New Mexico’s legal strategy was precisely designed to circumvent Section 230 by focusing not on the content itself, but on the design of the platforms. By framing the case around Meta’s algorithmic choices, product features, and deliberate design decisions rather than third-party content, Torrez’s office was able to overcome Section 230 motions entirely. That legal architecture is now a tested template. Other states, prosecutors, and plaintiffs’ attorneys will study this case closely.

Compliance and Risk Implications

From a governance and compliance standpoint, this verdict raises immediate questions for any organization that operates consumer-facing digital products used by minors:

Risk documentation is a double-edged sword. Internal memos, Slack messages, and safety team reports that showed Meta’s awareness of child exploitation risks became prosecution exhibits. Organizations that conduct rigorous internal risk assessments should understand that those documents can surface in litigation.

“We have safety features” is not a defense. Meta’s attorneys repeatedly pointed to investments in content moderation and safety tooling. The jury rejected this framing. The standard being applied isn’t whether a company has safety programs — it’s whether those programs are effective, and whether leadership takes internal warnings seriously.

Design choices carry legal liability.
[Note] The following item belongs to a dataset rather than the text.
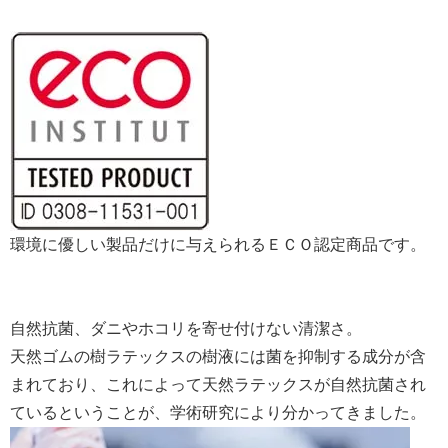
環境に優しい製品だけに与えられるＥＣＯ認定商品です。
自然抗菌、ダニやホコリを寄せ付けない清潔さ。
天然ゴムの樹ラテックスの樹液には菌を抑制する成分が含
まれており、これによって天然ラテックスが自然抗菌され
ているということが、学術研究により分かってきました。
The shift away from Section 230 toward product design liability is the most significant legal development in this space in a generation. Algorithms, recommendation engines, default settings, and age verification gaps are now potential sources of civil — and potentially criminal — exposure.

Encryption decisions have safety implications. The evidence around Meta’s end-to-end encryption rollout and its suppression of CSAM reporting to law enforcement underscores that privacy-enhancing technology can have serious child safety tradeoffs. Organizations making encryption decisions need to understand and document those tradeoffs explicitly.

Legal analysts have increasingly drawn parallels between this wave of social media litigation and the landmark tobacco settlements of the 1990s. The tobacco analogy rests on a structural similarity: internal documents showing companies knew about harms, continued to market their products aggressively, and misled the public about the risks.

More than 40 state attorneys general have now filed lawsuits against Meta specifically, with claims centering on its role in contributing to a youth mental health crisis. California is running a parallel trial. A consolidated federal trial in Northern California is scheduled for later this year covering school districts nationwide.

“Meta’s house of cards is beginning to fall,” said Sacha Haworth, executive director of the Tech Oversight Project. “For years, it’s been glaringly obvious that Meta has failed to stop sexual predators from turning online interactions into real-world harm.”